A modéstia de Garriga o impede de dizer que, ao lado de Aurora, ajudou a construir, graças às publicações que editaram, a imagem atual de Cortázar. “Não acho que sem essas edições póstumas o nome de Cortázar tivesse sido apagado, porque verdadeiramente tenho a impressão de que livros como Rayuela ou Bestiário, ou História de cronópios estão condenados a perdurar ao menos muitas décadas entre os leitores.” No entanto, o investigador catalão reconhece que durante anos Cortázar foi considerado um escritor menor, sobretudo na Argentina. Seu autoexílio em 1951 foi o episódio que deu início a essa relação complicada – com os órgãos oficiais, aclaremos, porque com os leitores argentinos sempre houve carinho. Em dezembro de 1983, em sua última viagem à terra natal, Cortázar não foi recebido pelo então presidente Raúl Alfonsín, que alegou problemas de agenda. Dois meses depois, o mandatário demorou quase um dia para enviar um telegrama de uma linha a Paris lamentando a morte do escritor. Cortázar também foi atacado pelos intelectuais por supostamente escrever numa linguagem que não era sua, como se o fato de morar em outro país por décadas lhe tirasse o direito de situar suas histórias na capital argentina. Por fim, foi rotulado como escritor menor, de ser autor de textos sem seriedade, adolescente, frente a figuras como Jorge Luis Borges, por exemplo.

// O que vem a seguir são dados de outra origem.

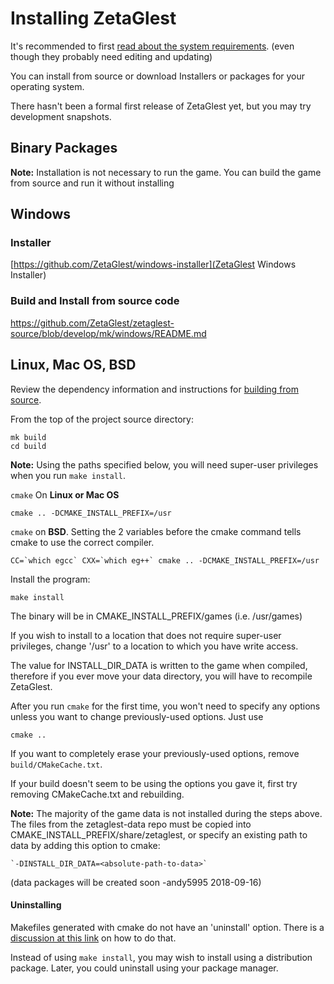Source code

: # Installing ZetaGlest

It's recommended to first [read about the system
requirements](https://zetaglest.github.io/docs/system_requirements.html).
(even though they probably need editing and updating)

You can install from source or download Installers or packages for your
operating system.

There hasn't been a formal first release of ZetaGlest yet, but you may
try development snapshots.

## Binary Packages

**Note:** Installation is not necessary to run the game. You can build
the game from source and run it without installing

## Windows

### Installer

[https://github.com/ZetaGlest/windows-installer](ZetaGlest Windows Installer)

### Build and Install from source code

https://github.com/ZetaGlest/zetaglest-source/blob/develop/mk/windows/README.md

## Linux, Mac OS, BSD

Review the dependency information and instructions for [building from
source](https://github.com/ZetaGlest/zetaglest-source/blob/develop/BUILD.md).

From the top of the project source directory:

    mk build
    cd build

**Note:** Using the paths specified below, you will need super-user
privileges when you run `make install`.

`cmake` On **Linux or Mac OS**

    cmake .. -DCMAKE_INSTALL_PREFIX=/usr

`cmake` on **BSD**. Setting the 2 variables before the cmake command tells
cmake to use the correct compiler.

    CC=`which egcc` CXX=`which eg++` cmake .. -DCMAKE_INSTALL_PREFIX=/usr

Install the program:

    make install

The binary will be in CMAKE_INSTALL_PREFIX/games (i.e. /usr/games)

If you wish to install to a location that does not require super-user
privileges, change '/usr' to a location to which you have write access.

<!-- This needs to be duplicated in the BUILD.md and INSTALL.md doc -->
The value for INSTALL_DIR_DATA is written to the game when compiled,
therefore if you ever move your data directory, you will have to
recompile ZetaGlest.

After you run `cmake` for the first time, you won't need to specify any
options unless you want to change previously-used options. Just use

    cmake ..

If you want to completely erase your previously-used options, remove
`build/CMakeCache.txt`.

If your build doesn't seem to be using the options you gave it, first
try removing CMakeCache.txt and rebuilding.
<!-- end duplication -->

**Note:** The majority of the game data is not installed during the
steps above. The files from the zetaglest-data repo must be copied into
CMAKE_INSTALL_PREFIX/share/zetaglest, or specify an existing path to
data by adding this option to cmake:

    `-DINSTALL_DIR_DATA=<absolute-path-to-data>`

(data packages will be created soon -andy5995 2018-09-16)

#### Uninstalling

Makefiles generated with cmake do not have an 'uninstall' option. There
is a [discussion at this
link](https://stackoverflow.com/questions/41471620/cmake-support-make-uninstall)
on how to do that.

Instead of using `make install`, you may wish to install using a
distribution package. Later, you could uninstall using your package
manager.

Parece que essas arestas serão finalmente aparadas agora, no ano em que o criador dos Cronópios completaria um século de vida. “Acho que o grande congresso que se realizará agora em agosto, na Biblioteca Nacional Argentina, é uma mostra de que estão situando o autor no lugar onde ele merece estar, dentro de algo muitas vezes arbitrário como é o cânone acadêmico”, diz Garriga. Este 2014 foi também declarado “Ano Cortázar” pelo Ministério da Cultura da Argentina. Exposições, publicações, congressos, leituras coletivas e a criação de um museu são apenas algumas das atividades que marcarão os cem anos do escritor, que sempre foi amado por seus leitores e que, ao que parece, conquista, por fim, espaço entre acadêmicos, intelectuais e responsáveis pela administração pública – algo que Cortázar nunca buscou, diga-se. Em uma entrevista, meses antes de morrer, afirmou: “Espero que nunca ponham meu nome em uma rua ou praça. Nada seria mais horrível”. Sua ideia de sucesso e reconhecimento era outra, assegura Garriga. “A popularidade real, que se mede nas ruas, com seu rosto estampado nas camisetas dos jovens ou suas frases pintadas nos muros, essa não decai. Onde ele estiver, é esse reconhecimento que lhe interessa, posso garantir isso.”